§ **Information provided**:
┄┄┄┄┄┄┄┄┄┄┄┄┄┄┄┄┄┄┄┄

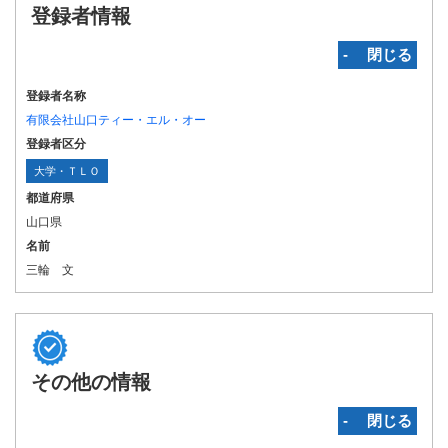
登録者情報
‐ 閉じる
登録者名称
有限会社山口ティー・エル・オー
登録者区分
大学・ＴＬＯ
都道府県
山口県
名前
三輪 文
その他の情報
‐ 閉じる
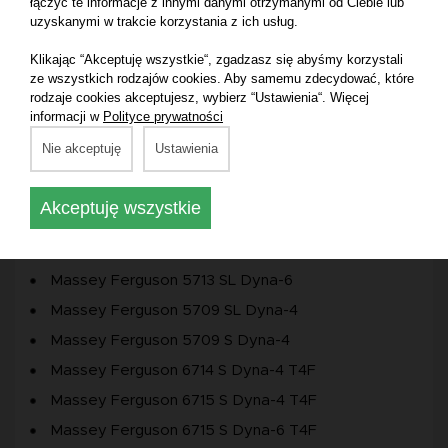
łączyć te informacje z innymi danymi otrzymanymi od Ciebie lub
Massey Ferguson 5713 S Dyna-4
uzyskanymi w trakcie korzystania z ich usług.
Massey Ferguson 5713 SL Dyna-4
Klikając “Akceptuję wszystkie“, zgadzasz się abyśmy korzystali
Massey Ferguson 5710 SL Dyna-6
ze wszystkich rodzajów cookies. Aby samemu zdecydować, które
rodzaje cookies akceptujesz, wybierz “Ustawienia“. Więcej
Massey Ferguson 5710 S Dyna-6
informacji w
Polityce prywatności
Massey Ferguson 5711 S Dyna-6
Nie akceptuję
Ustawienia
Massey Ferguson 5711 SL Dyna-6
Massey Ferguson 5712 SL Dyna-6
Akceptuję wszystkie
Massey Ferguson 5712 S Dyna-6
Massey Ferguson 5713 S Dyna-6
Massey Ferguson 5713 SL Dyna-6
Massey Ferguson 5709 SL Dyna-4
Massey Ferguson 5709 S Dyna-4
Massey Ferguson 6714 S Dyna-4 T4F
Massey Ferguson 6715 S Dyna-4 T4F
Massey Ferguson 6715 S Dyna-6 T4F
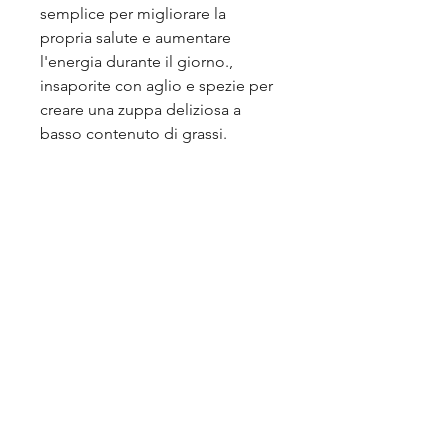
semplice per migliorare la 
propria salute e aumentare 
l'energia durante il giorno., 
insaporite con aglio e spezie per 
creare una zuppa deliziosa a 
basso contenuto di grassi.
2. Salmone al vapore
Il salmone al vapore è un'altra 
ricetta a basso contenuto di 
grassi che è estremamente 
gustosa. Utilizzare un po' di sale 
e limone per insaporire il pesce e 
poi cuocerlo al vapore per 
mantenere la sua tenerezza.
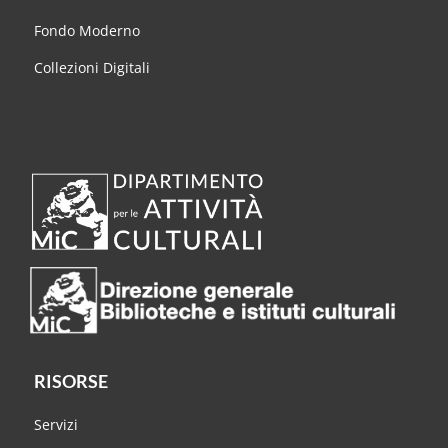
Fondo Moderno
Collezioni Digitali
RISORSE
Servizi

┄┄┄┄┄┄┄┄┄┄┄┄┄┄┄┄┄┄┄┄

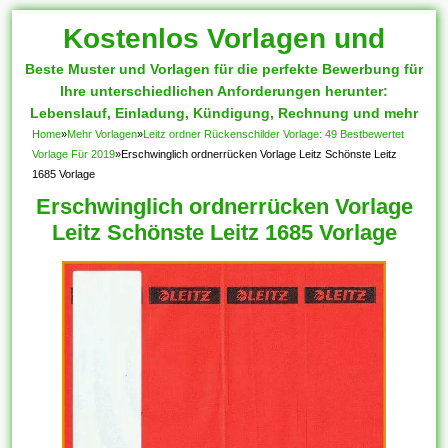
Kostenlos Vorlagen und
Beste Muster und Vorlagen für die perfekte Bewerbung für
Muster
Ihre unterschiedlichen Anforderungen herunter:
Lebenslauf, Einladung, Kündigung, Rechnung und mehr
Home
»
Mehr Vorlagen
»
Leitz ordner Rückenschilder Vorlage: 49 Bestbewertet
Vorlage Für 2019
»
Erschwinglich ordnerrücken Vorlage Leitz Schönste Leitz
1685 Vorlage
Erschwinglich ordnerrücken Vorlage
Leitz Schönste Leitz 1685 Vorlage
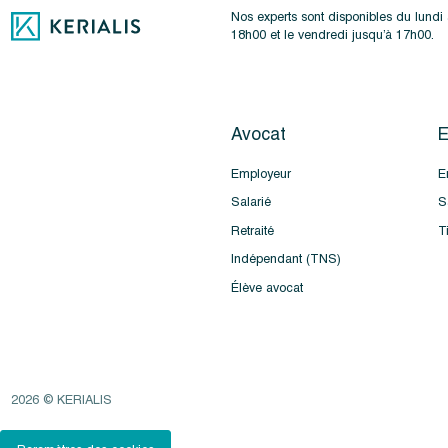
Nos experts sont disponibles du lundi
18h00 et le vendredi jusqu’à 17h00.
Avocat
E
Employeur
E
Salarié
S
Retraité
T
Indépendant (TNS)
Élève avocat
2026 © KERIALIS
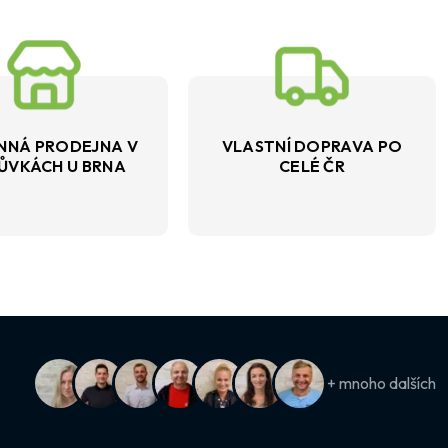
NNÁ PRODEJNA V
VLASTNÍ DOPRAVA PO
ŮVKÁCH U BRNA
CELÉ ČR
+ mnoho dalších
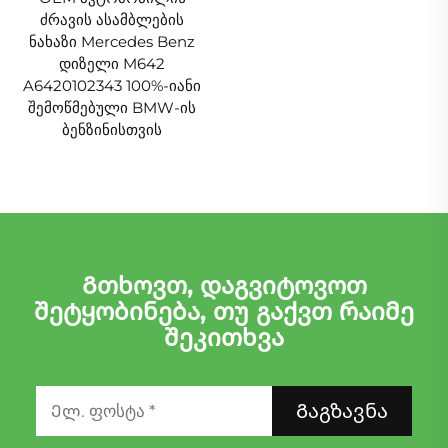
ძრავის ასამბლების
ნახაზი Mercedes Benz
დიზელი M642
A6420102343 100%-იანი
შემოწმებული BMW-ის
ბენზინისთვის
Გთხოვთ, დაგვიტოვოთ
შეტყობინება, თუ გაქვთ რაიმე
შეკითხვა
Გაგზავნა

┄┄┄┄┄┄┄┄┄┄┄┄┄┄┄┄┄┄┄┄

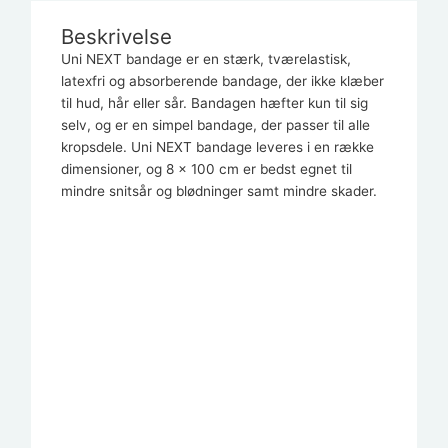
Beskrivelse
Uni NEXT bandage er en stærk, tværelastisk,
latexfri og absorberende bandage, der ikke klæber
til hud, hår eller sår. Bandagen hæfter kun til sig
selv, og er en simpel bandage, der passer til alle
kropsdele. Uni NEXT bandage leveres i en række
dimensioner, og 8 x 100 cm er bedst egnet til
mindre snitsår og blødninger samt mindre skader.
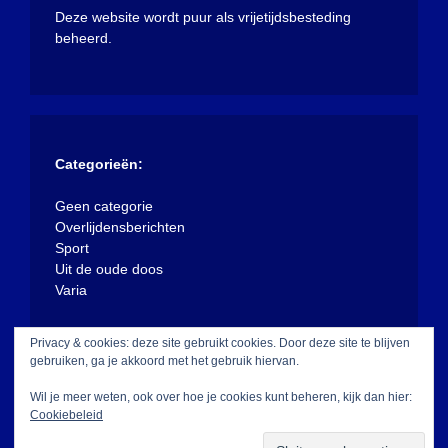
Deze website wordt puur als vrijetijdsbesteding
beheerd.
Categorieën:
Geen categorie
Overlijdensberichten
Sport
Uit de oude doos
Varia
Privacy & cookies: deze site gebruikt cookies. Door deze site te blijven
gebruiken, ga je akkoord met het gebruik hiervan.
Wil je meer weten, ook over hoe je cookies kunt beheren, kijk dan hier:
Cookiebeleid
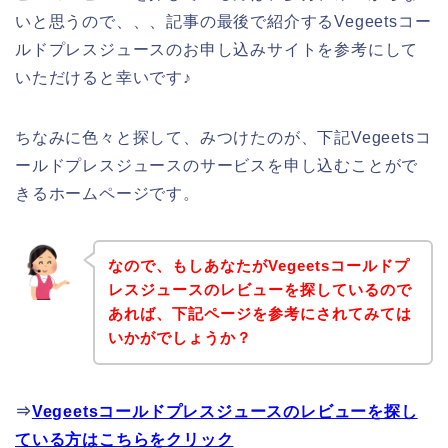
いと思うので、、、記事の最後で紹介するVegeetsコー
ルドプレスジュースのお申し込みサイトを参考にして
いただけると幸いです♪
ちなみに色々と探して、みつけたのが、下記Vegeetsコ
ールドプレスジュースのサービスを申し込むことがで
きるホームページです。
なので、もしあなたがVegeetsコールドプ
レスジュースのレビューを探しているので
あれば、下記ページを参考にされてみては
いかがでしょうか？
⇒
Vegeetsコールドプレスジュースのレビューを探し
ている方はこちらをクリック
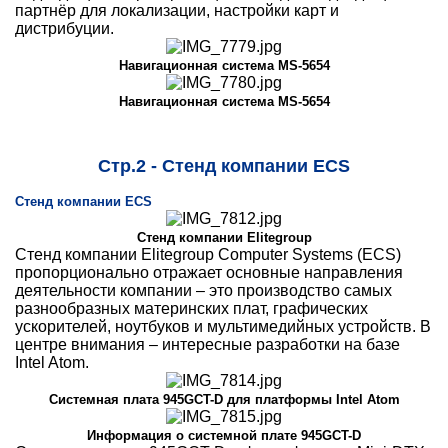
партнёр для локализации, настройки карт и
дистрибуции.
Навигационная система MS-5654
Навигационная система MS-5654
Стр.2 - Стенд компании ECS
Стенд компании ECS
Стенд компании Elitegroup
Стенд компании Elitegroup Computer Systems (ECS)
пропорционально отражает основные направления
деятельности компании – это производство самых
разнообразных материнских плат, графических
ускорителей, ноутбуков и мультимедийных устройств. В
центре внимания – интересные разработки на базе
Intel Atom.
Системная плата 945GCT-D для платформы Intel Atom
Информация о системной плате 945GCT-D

┄┄┄┄┄┄┄┄┄┄┄┄┄┄┄┄┄┄┄┄

§ **What this task involves**:
Find every line above that contains the word "cookies", treating uppercase and lowercase as different, and copy each of those lines.

§ **Written response**:
ze wszystkich rodzajów cookies. Aby samemu zdecydować, które
rodzaje cookies akceptujesz, wybierz “Ustawienia“. Więcej
Privacy & cookies: deze site gebruikt cookies. Door deze site te blijven
Wil je meer weten, ook over hoe je cookies kunt beheren, kijk dan hier:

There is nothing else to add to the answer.